The view that wine and food lack the cognitive dimension characteristic of genuine aesthetic appreciation is getting more difficult to defend.
For much of the history of aesthetics, taste and smell have been relegated to the sidelines. In contrast to vision and hearing, taste and smell were thought to be too subjective and too dependent on pleasure and emotion to warrant close aesthetic attention. But most importantly, according to the traditional view, taste and smell lacked a cognitive dimension. Our capacity for thought and reflection played little role in our appreciation of food and wine, on this view, because our response was an immediate, visceral liking or not liking rather than a considered judgment based on criteria.
This view has been under attack more recently in books such as Carolyn Korsmeyer’s Making Sense of Taste: Food and Philosophy, Burnham and Skilleas’ The Aesthetics of Wine, as well as my own work American Foodie and Beauty and the Yeast.
Happily, this revised view of the importance of taste and smell is now receiving considerable support from science, which has also begun to explore the question of whether smell and taste have a cognitive dimension.
Although there are considerable controversies on the topic, some of the literature in neuroscience shows that there is no clear distinction between perception and cognition. Perceptions are deeply influenced by beliefs and the distinction between perception and judging cannot be clearly determined especially in sensory modalities other than vision.
Through the study of how the brain represents flavors and odors, it’s clear olfaction is enormously complex and sophisticated. This study by Barwich demonstrates that knowledge of wine, food, and perfume shapes what we perceive so much so that trained smelling differs significantly from naïve smelling.
Brown, et al develop evidence that the neurological systems we use to appraise and appreciate artworks appears to have evolved from our capacity to assess objects necessary for survival such as food. And this paper from Skov suggests that aesthetic objects such as art, faces, or landscapes are appreciated using the same neurobiological mechanisms in the orbito-frontal cortex as the appreciation of food, drinks, or money. He argues:
Specifically, neuroscientific evidence suggests that aesthetic appreciation is not a distinct neurobiological process assessing certain objects, but a general system, centered on the mesolimbic reward circuit, for assessing the hedonic value of any sensory object.
It is interesting to note the contrasting argumentative strategies here.
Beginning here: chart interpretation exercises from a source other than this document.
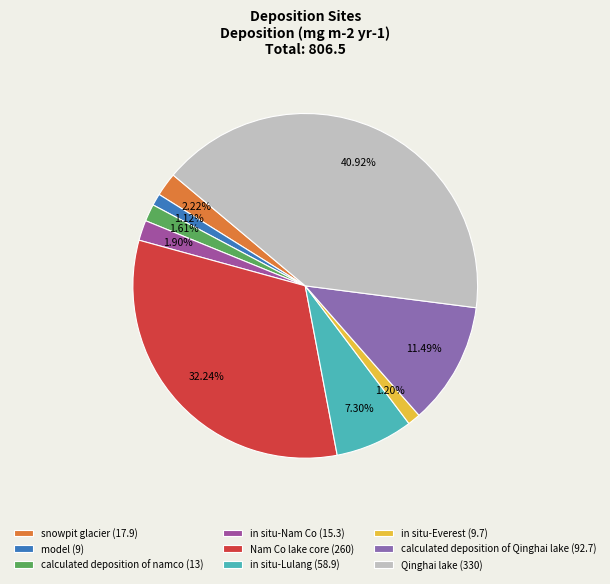

What is the change in value from in situ-Lulang to Qinghai lake?

+271.1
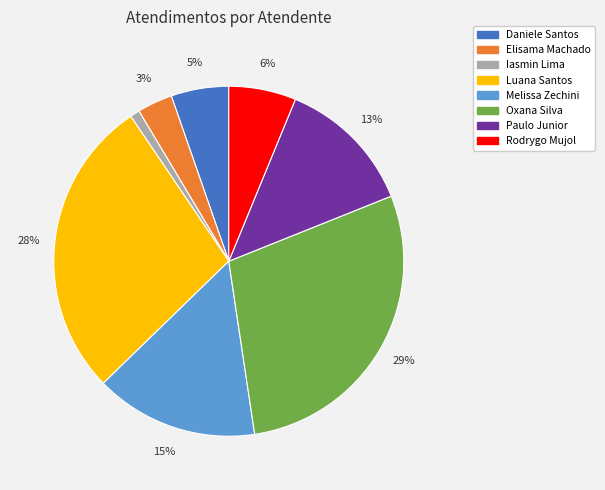

To the nearest percent, what is the average slice percentage?

12%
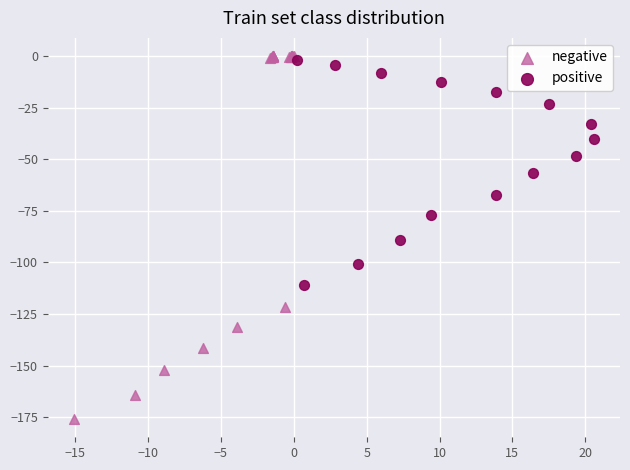

Which series has the widest spread of Y values?

negative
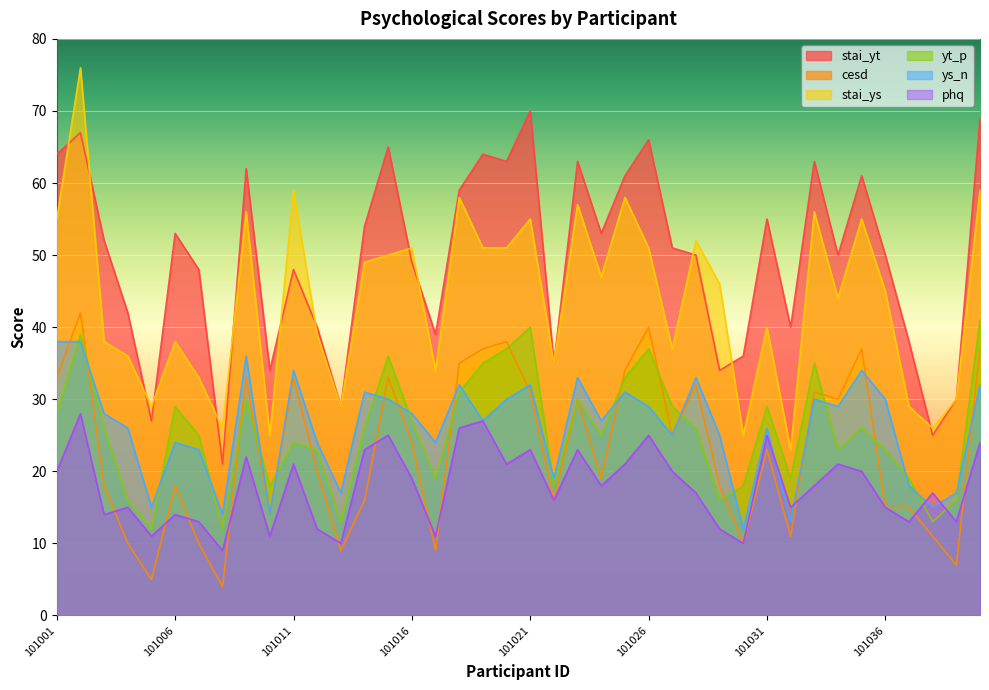

Is the value of ys_n at 101028 greater than the value of phq at 101007?

Yes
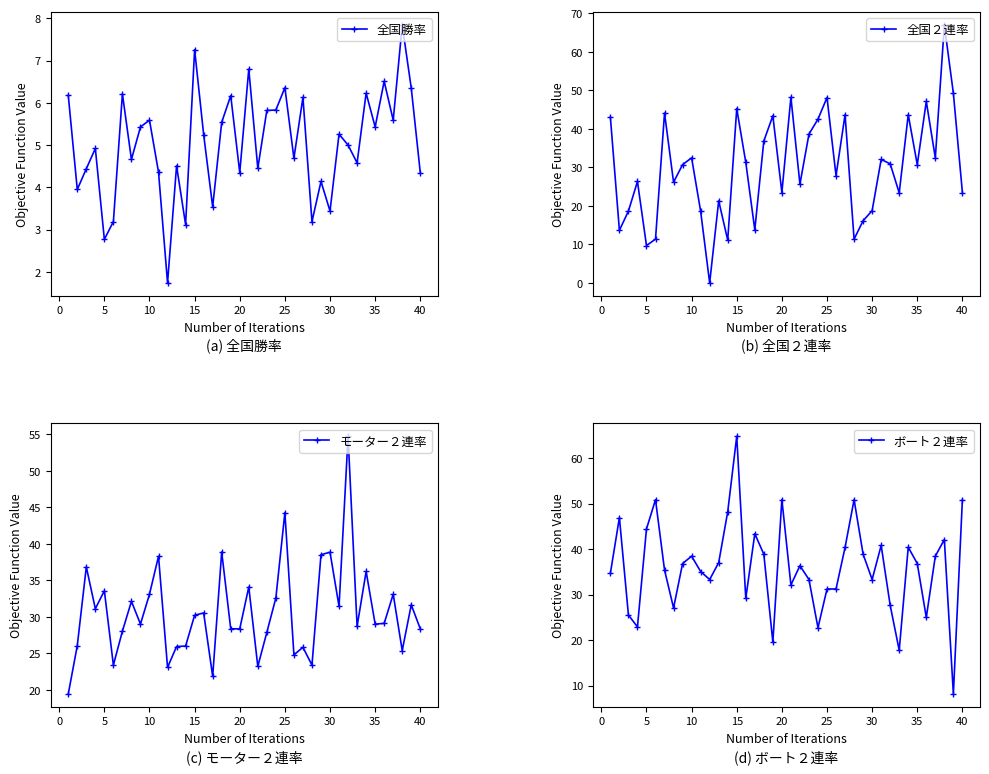

True or false: 全国勝率 has more than 1 interior local peaks.

True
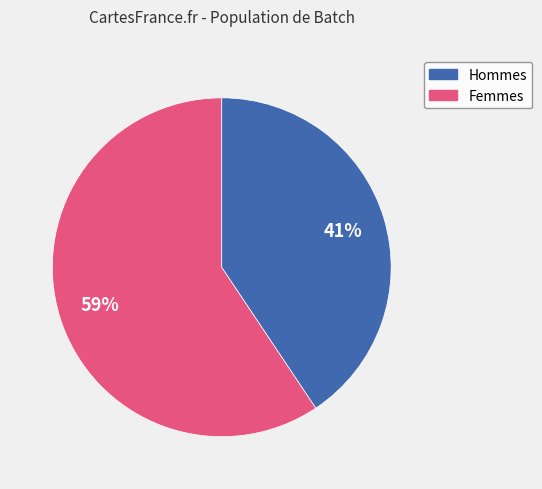

Is there any slice that represents more than half of the pie?

Yes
Much of the aforementioned work in philosophy and some of the studies in neurobiology indicate that the appreciation of food and wine is as cognitively complex and sophisticated as the appreciation of art or music. But the studies by Brown and Skov, although they don’t refute that claim, take a different approach. Rather than showing that food and wine meet the lofty aesthetic standards set by art and music, they suggest that the aesthetic appreciation of art and music is based on the same systems of pleasure, reward, and emotion as our appreciation of food and wine. One strategy elevates food and wine; the other plays down the distinctiveness of the visual arts and music.
In any case, both strategies arrive at the same point. The traditional distinction between the fine arts and the crafts of winemaking or cooking cannot be based on some fundamental difference between taste and smell on the one hand, and the allegedly more cognitively rich sense of vision and audition on the other.